**Recorded data**
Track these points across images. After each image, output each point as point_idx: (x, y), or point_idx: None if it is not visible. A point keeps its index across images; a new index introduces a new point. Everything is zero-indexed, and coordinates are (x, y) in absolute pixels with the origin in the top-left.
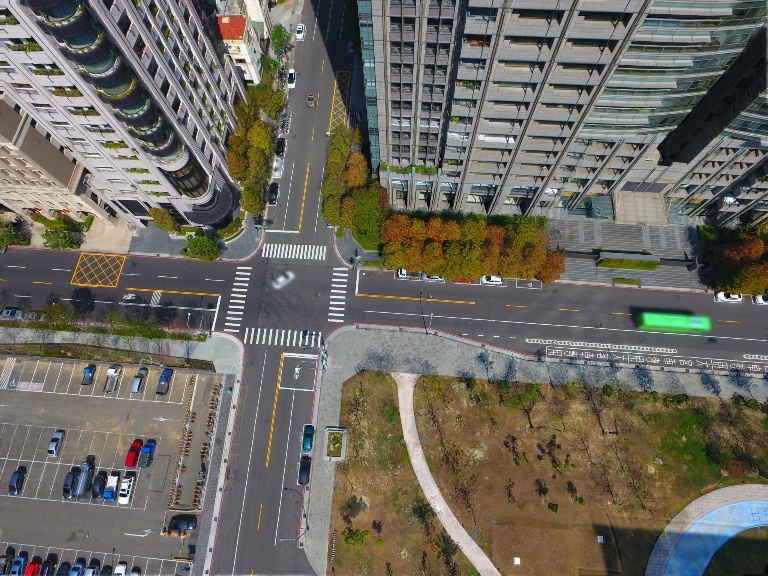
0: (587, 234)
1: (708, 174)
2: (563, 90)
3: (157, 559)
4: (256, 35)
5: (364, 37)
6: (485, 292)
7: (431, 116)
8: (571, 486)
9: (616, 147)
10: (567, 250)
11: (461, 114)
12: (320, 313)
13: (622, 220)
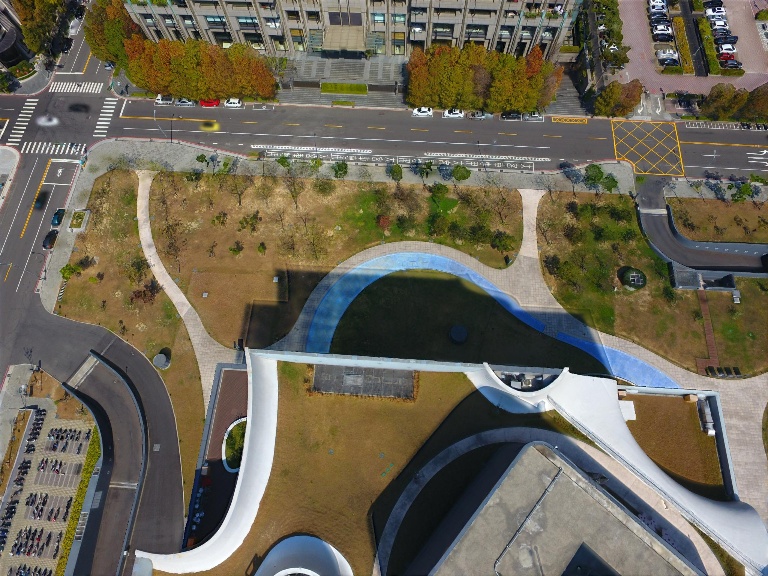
0: (318, 70)
1: None
2: None
3: None
4: None
5: None
6: (226, 113)
7: None
8: (262, 245)
9: None
10: None
11: None
12: (88, 130)
13: (328, 46)
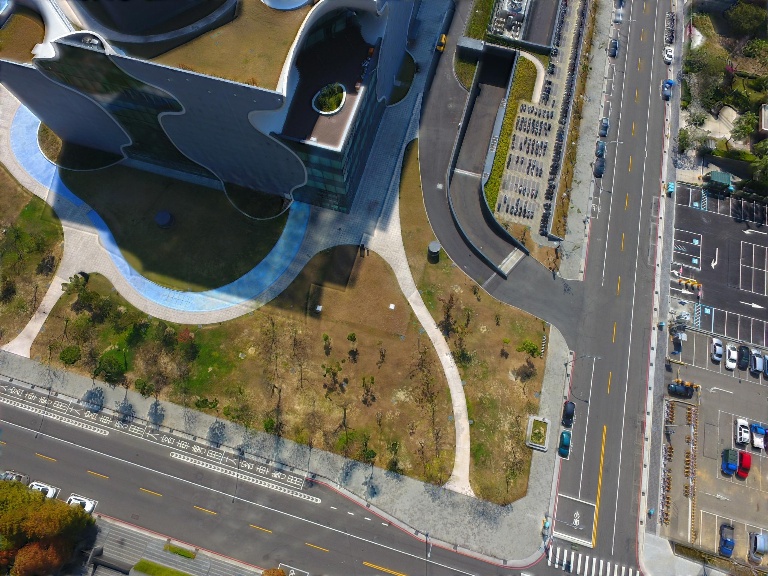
0: None
1: None
2: None
3: (699, 367)
4: None
5: None
6: (348, 575)
7: None
8: (327, 352)
9: None
10: None
11: None
12: None
13: None
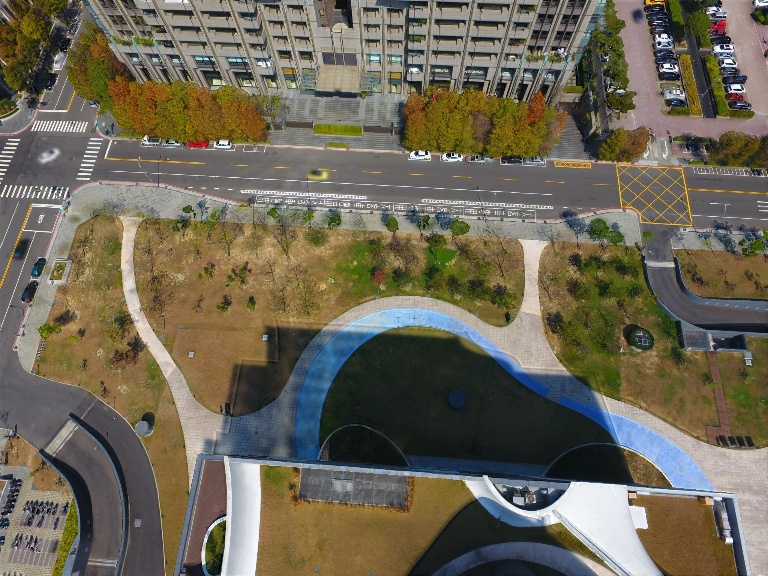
0: (312, 109)
1: (379, 41)
2: None
3: None
4: None
5: None
6: (215, 155)
7: None
8: (252, 299)
9: (283, 10)
10: None
11: None
12: (71, 173)
13: (321, 87)
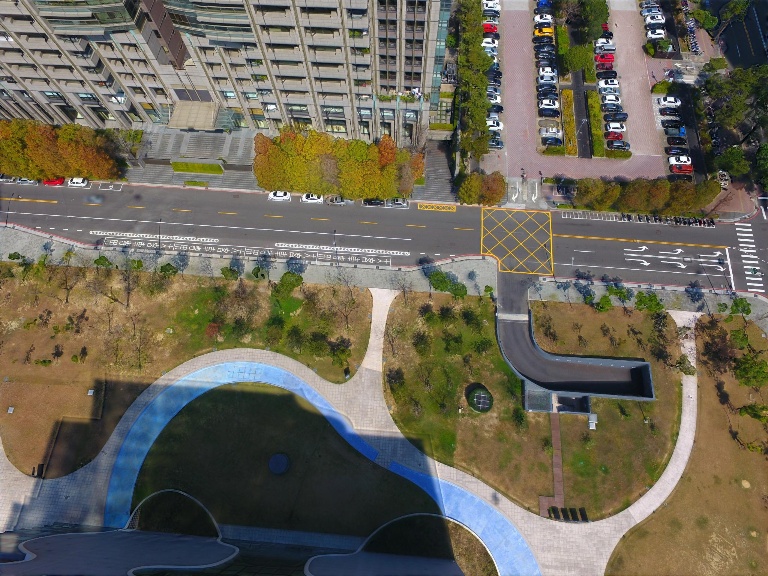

**Exercise directions**
Copy out every line of the records above that contains the word "across".

**Exercise answer**
Track these points across images. After each image, output each point as point_idx: (x, y), or point_idx: None if it is not visible. A point keeps its index across images; a new index introduces a new point. Everything is zero-indexed, and coordinates are (x, y) in absolute pixels with the origin in the top-left.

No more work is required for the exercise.